It could depend on light, heat, humidity, decor, food, enclosure size, anything!


----------



## Iconic Inverts (Sep 8, 2020)

Absolutely the point I’m making


----------



## MrGhostMantis (Sep 8, 2020)

Makes sense I guess. I could vary feeders next round of ghosts along with temp and humidity.


----------



## Ax55 (Sep 8, 2020)

I once had a ghost that would completely change colors between molts. It went between green, gold/yellow, and then brown. It ended up staying in a gold/yellow color as an adult.


----------



## Gaylordlizard (Sep 22, 2020)

Your ghost mantis are stunning. I hope to raise a ghost mantis next and would be amazed at any of these colors honestly.

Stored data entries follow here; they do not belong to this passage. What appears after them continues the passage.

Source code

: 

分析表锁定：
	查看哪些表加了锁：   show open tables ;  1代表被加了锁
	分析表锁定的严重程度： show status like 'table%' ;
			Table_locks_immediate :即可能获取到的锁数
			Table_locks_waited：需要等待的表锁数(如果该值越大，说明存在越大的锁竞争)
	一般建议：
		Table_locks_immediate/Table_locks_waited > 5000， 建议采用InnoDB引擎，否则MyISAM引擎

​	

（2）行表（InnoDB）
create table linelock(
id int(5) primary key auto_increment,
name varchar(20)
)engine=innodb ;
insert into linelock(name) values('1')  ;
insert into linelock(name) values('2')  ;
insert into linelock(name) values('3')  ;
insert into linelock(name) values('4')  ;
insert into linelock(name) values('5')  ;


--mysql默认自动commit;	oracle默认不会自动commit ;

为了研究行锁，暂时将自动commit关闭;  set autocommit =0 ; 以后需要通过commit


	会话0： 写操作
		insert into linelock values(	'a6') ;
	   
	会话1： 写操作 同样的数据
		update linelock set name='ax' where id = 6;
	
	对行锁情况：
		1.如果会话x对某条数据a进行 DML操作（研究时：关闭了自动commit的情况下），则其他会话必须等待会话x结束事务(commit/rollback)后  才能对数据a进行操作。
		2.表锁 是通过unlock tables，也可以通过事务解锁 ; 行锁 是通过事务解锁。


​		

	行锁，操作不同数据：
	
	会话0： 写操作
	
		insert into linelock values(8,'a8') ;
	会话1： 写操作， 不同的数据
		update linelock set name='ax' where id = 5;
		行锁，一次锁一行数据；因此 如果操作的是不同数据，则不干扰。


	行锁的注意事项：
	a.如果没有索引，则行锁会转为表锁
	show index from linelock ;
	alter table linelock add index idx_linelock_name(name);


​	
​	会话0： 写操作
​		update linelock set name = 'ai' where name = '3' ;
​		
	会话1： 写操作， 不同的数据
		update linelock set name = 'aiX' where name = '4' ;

Question: are you using a dslr camera or your phone? The images look very sharp and clear


----------



## Iconic Inverts (Sep 22, 2020)

Gaylordlizard said:


> Your ghost mantis are stunning. I hope to raise a ghost mantis next and would be amazed at any of these colors honestly.
> 
> Question: are you using a dslr camera or your phone? The images look very sharp and clear


Thank you! And it’s actually just my IPhone XS. I’ve had it for a while and have only just really started to realise how good the camera is. 
 

Glad you like them


----------



## Gaylordlizard (Sep 23, 2020)

Iconic Inverts said:


> Thank you! And it’s actually just my IPhone XS. I’ve had it for a while and have only just really started to realise how good the camera is.
> 
> 
> Glad you like them


Nice, my android could never lol.


----------



## Iconic Inverts (Sep 23, 2020)

Gaylordlizard said:


> Nice, my android could never lol.


----------



## MantisGirl13 (Sep 23, 2020)

Gaylordlizard said:


> Nice, my android could never lol.


What phone do you have? I got a clip on macro lens for my Samsung and it takes pretty good photos.

- MantisGirl13


----------



## Gaylordlizard (Sep 23, 2020)

MantisGirl13 said:


> What phone do you have? I got a clip on macro lens for my Samsung and it takes pretty good photos.
> 
> - MantisGirl13


LG v30. Cool, how much was it?


----------



## MantisGirl13 (Sep 25, 2020)

Gaylordlizard said:


> LG v30. Cool, how much was it?


I got it for my birthday, but it wasn't more than $30.

- MantisGirl13


----------



## ChitandChat (Oct 3, 2020)

All three are pretty ladies! Can't wait to see what color my ghost will be


----------